* _Records for the task_:
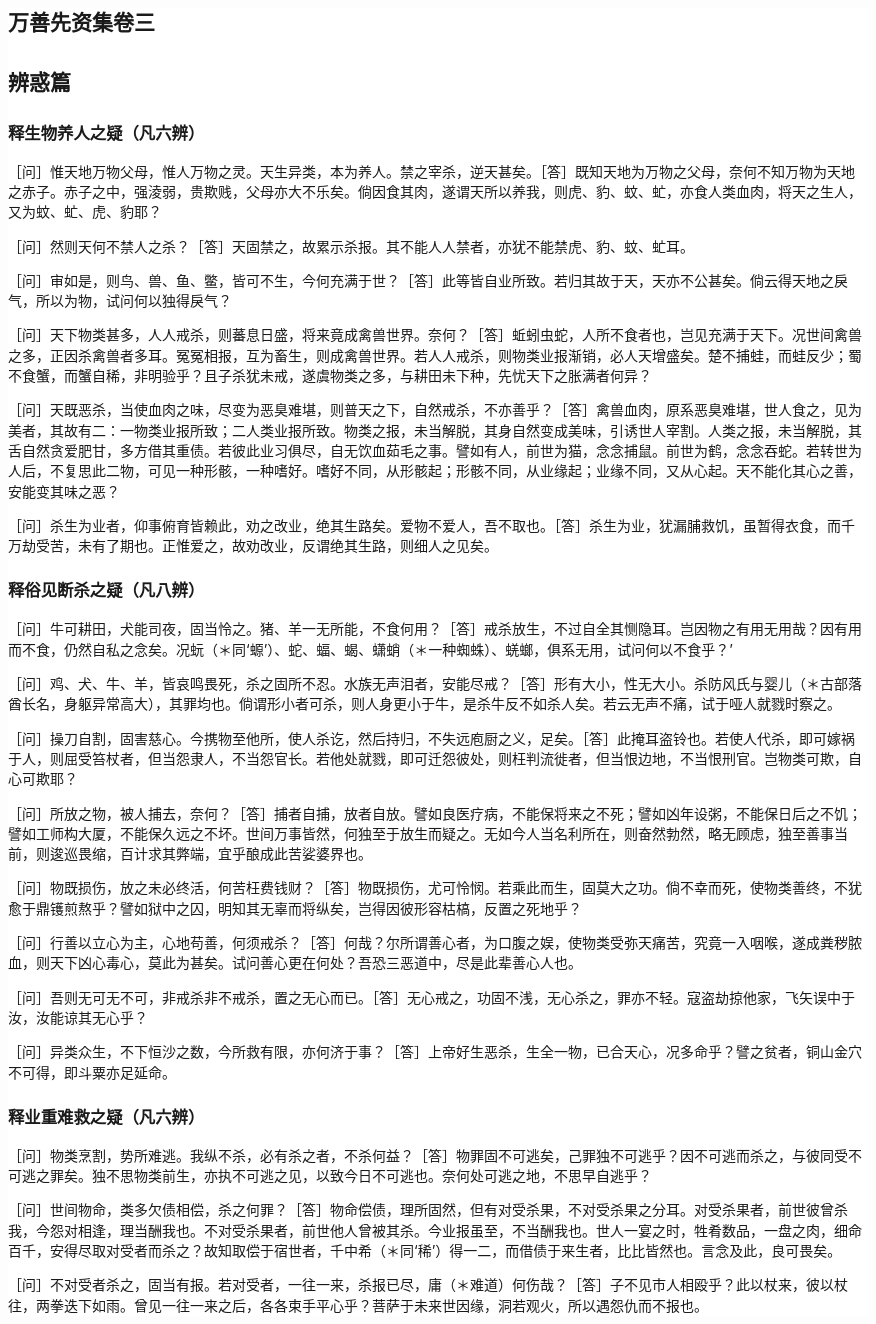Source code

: ## 万善先资集卷三

## 辨惑篇

### 释生物养人之疑（凡六辨）

［问］惟天地万物父母，惟人万物之灵。天生异类，本为养人。禁之宰杀，逆天甚矣。［答］既知天地为万物之父母，奈何不知万物为天地之赤子。赤子之中，强淩弱，贵欺贱，父母亦大不乐矣。倘因食其肉，遂谓天所以养我，则虎、豹、蚊、虻，亦食人类血肉，将天之生人，又为蚊、虻、虎、豹耶？

［问］然则天何不禁人之杀？［答］天固禁之，故累示杀报。其不能人人禁者，亦犹不能禁虎、豹、蚊、虻耳。

［问］审如是，则鸟、兽、鱼、鳖，皆可不生，今何充满于世？［答］此等皆自业所致。若归其故于天，天亦不公甚矣。倘云得天地之戾气，所以为物，试问何以独得戾气？

［问］天下物类甚多，人人戒杀，则蕃息日盛，将来竟成禽兽世界。奈何？［答］蚯蚓虫蛇，人所不食者也，岂见充满于天下。况世间禽兽之多，正因杀禽兽者多耳。冤冤相报，互为畜生，则成禽兽世界。若人人戒杀，则物类业报渐销，必人天增盛矣。楚不捕蛙，而蛙反少；蜀不食蟹，而蟹自稀，非明验乎？且子杀犹未戒，遂虞物类之多，与耕田未下种，先忧天下之胀满者何异？

［问］天既恶杀，当使血肉之味，尽变为恶臭难堪，则普天之下，自然戒杀，不亦善乎？［答］禽兽血肉，原系恶臭难堪，世人食之，见为美者，其故有二：一物类业报所致；二人类业报所致。物类之报，未当解脱，其身自然变成美味，引诱世人宰割。人类之报，未当解脱，其舌自然贪爱肥甘，多方借其重债。若彼此业习俱尽，自无饮血茹毛之事。譬如有人，前世为猫，念念捕鼠。前世为鹤，念念吞蛇。若转世为人后，不复思此二物，可见一种形骸，一种嗜好。嗜好不同，从形骸起；形骸不同，从业缘起；业缘不同，又从心起。天不能化其心之善，安能变其味之恶？

［问］杀生为业者，仰事俯育皆赖此，劝之改业，绝其生路矣。爱物不爱人，吾不取也。［答］杀生为业，犹漏脯救饥，虽暂得衣食，而千万劫受苦，未有了期也。正惟爱之，故劝改业，反谓绝其生路，则细人之见矣。

### 释俗见断杀之疑（凡八辨）

［问］牛可耕田，犬能司夜，固当怜之。猪、羊一无所能，不食何用？［答］戒杀放生，不过自全其恻隐耳。岂因物之有用无用哉？因有用而不食，仍然自私之念矣。况蚖（＊同‘螈’）、蛇、蝠、蝎、蟏蛸（＊一种蜘蛛）、蜣螂，俱系无用，试问何以不食乎？’

［问］鸡、犬、牛、羊，皆哀鸣畏死，杀之固所不忍。水族无声泪者，安能尽戒？［答］形有大小，性无大小。杀防风氏与婴儿（＊古部落酋长名，身躯异常高大），其罪均也。倘谓形小者可杀，则人身更小于牛，是杀牛反不如杀人矣。若云无声不痛，试于哑人就戮时察之。

［问］操刀自割，固害慈心。今携物至他所，使人杀讫，然后持归，不失远庖厨之义，足矣。［答］此掩耳盗铃也。若使人代杀，即可嫁祸于人，则屈受笞杖者，但当怨隶人，不当怨官长。若他处就戮，即可迁怨彼处，则枉判流徙者，但当恨边地，不当恨刑官。岂物类可欺，自心可欺耶？

［问］所放之物，被人捕去，奈何？［答］捕者自捕，放者自放。譬如良医疗病，不能保将来之不死；譬如凶年设粥，不能保日后之不饥；譬如工师构大厦，不能保久远之不坏。世间万事皆然，何独至于放生而疑之。无如今人当名利所在，则奋然勃然，略无顾虑，独至善事当前，则逡巡畏缩，百计求其弊端，宜乎酿成此苦娑婆界也。

［问］物既损伤，放之未必终活，何苦枉费钱财？［答］物既损伤，尤可怜悯。若乘此而生，固莫大之功。倘不幸而死，使物类善终，不犹愈于鼎镬煎熬乎？譬如狱中之囚，明知其无辜而将纵矣，岂得因彼形容枯槁，反置之死地乎？

［问］行善以立心为主，心地苟善，何须戒杀？［答］何哉？尔所谓善心者，为口腹之娱，使物类受弥天痛苦，究竟一入咽喉，遂成粪秽脓血，则天下凶心毒心，莫此为甚矣。试问善心更在何处？吾恐三恶道中，尽是此辈善心人也。

［问］吾则无可无不可，非戒杀非不戒杀，置之无心而已。［答］无心戒之，功固不浅，无心杀之，罪亦不轻。寇盗劫掠他家，飞矢误中于汝，汝能谅其无心乎？

［问］异类众生，不下恒沙之数，今所救有限，亦何济于事？［答］上帝好生恶杀，生全一物，已合天心，况多命乎？譬之贫者，铜山金穴不可得，即斗粟亦足延命。

### 释业重难救之疑（凡六辨）

［问］物类烹割，势所难逃。我纵不杀，必有杀之者，不杀何益？［答］物罪固不可逃矣，己罪独不可逃乎？因不可逃而杀之，与彼同受不可逃之罪矣。独不思物类前生，亦执不可逃之见，以致今日不可逃也。奈何处可逃之地，不思早自逃乎？

［问］世间物命，类多欠债相偿，杀之何罪？［答］物命偿债，理所固然，但有对受杀果，不对受杀果之分耳。对受杀果者，前世彼曾杀我，今怨对相逢，理当酬我也。不对受杀果者，前世他人曾被其杀。今业报虽至，不当酬我也。世人一宴之时，牲肴数品，一盘之肉，细命百千，安得尽取对受者而杀之？故知取偿于宿世者，千中希（＊同‘稀’）得一二，而借债于来生者，比比皆然也。言念及此，良可畏矣。

［问］不对受者杀之，固当有报。若对受者，一往一来，杀报已尽，庸（＊难道）何伤哉？［答］子不见市人相殴乎？此以杖来，彼以杖往，两拳迭下如雨。曾见一往一来之后，各各束手平心乎？菩萨于未来世因缘，洞若观火，所以遇怨仇而不报也。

* _Exercise aim_: Print the lines word for word, starting at the line that contains "### 释俗见断杀之疑（凡八辨）" and ending with the last line of the items.

* _Task output_:
### 释俗见断杀之疑（凡八辨）

［问］牛可耕田，犬能司夜，固当怜之。猪、羊一无所能，不食何用？［答］戒杀放生，不过自全其恻隐耳。岂因物之有用无用哉？因有用而不食，仍然自私之念矣。况蚖（＊同‘螈’）、蛇、蝠、蝎、蟏蛸（＊一种蜘蛛）、蜣螂，俱系无用，试问何以不食乎？’

［问］鸡、犬、牛、羊，皆哀鸣畏死，杀之固所不忍。水族无声泪者，安能尽戒？［答］形有大小，性无大小。杀防风氏与婴儿（＊古部落酋长名，身躯异常高大），其罪均也。倘谓形小者可杀，则人身更小于牛，是杀牛反不如杀人矣。若云无声不痛，试于哑人就戮时察之。

［问］操刀自割，固害慈心。今携物至他所，使人杀讫，然后持归，不失远庖厨之义，足矣。［答］此掩耳盗铃也。若使人代杀，即可嫁祸于人，则屈受笞杖者，但当怨隶人，不当怨官长。若他处就戮，即可迁怨彼处，则枉判流徙者，但当恨边地，不当恨刑官。岂物类可欺，自心可欺耶？

［问］所放之物，被人捕去，奈何？［答］捕者自捕，放者自放。譬如良医疗病，不能保将来之不死；譬如凶年设粥，不能保日后之不饥；譬如工师构大厦，不能保久远之不坏。世间万事皆然，何独至于放生而疑之。无如今人当名利所在，则奋然勃然，略无顾虑，独至善事当前，则逡巡畏缩，百计求其弊端，宜乎酿成此苦娑婆界也。

［问］物既损伤，放之未必终活，何苦枉费钱财？［答］物既损伤，尤可怜悯。若乘此而生，固莫大之功。倘不幸而死，使物类善终，不犹愈于鼎镬煎熬乎？譬如狱中之囚，明知其无辜而将纵矣，岂得因彼形容枯槁，反置之死地乎？

［问］行善以立心为主，心地苟善，何须戒杀？［答］何哉？尔所谓善心者，为口腹之娱，使物类受弥天痛苦，究竟一入咽喉，遂成粪秽脓血，则天下凶心毒心，莫此为甚矣。试问善心更在何处？吾恐三恶道中，尽是此辈善心人也。

［问］吾则无可无不可，非戒杀非不戒杀，置之无心而已。［答］无心戒之，功固不浅，无心杀之，罪亦不轻。寇盗劫掠他家，飞矢误中于汝，汝能谅其无心乎？

［问］异类众生，不下恒沙之数，今所救有限，亦何济于事？［答］上帝好生恶杀，生全一物，已合天心，况多命乎？譬之贫者，铜山金穴不可得，即斗粟亦足延命。

### 释业重难救之疑（凡六辨）

［问］物类烹割，势所难逃。我纵不杀，必有杀之者，不杀何益？［答］物罪固不可逃矣，己罪独不可逃乎？因不可逃而杀之，与彼同受不可逃之罪矣。独不思物类前生，亦执不可逃之见，以致今日不可逃也。奈何处可逃之地，不思早自逃乎？

［问］世间物命，类多欠债相偿，杀之何罪？［答］物命偿债，理所固然，但有对受杀果，不对受杀果之分耳。对受杀果者，前世彼曾杀我，今怨对相逢，理当酬我也。不对受杀果者，前世他人曾被其杀。今业报虽至，不当酬我也。世人一宴之时，牲肴数品，一盘之肉，细命百千，安得尽取对受者而杀之？故知取偿于宿世者，千中希（＊同‘稀’）得一二，而借债于来生者，比比皆然也。言念及此，良可畏矣。

［问］不对受者杀之，固当有报。若对受者，一往一来，杀报已尽，庸（＊难道）何伤哉？［答］子不见市人相殴乎？此以杖来，彼以杖往，两拳迭下如雨。曾见一往一来之后，各各束手平心乎？菩萨于未来世因缘，洞若观火，所以遇怨仇而不报也。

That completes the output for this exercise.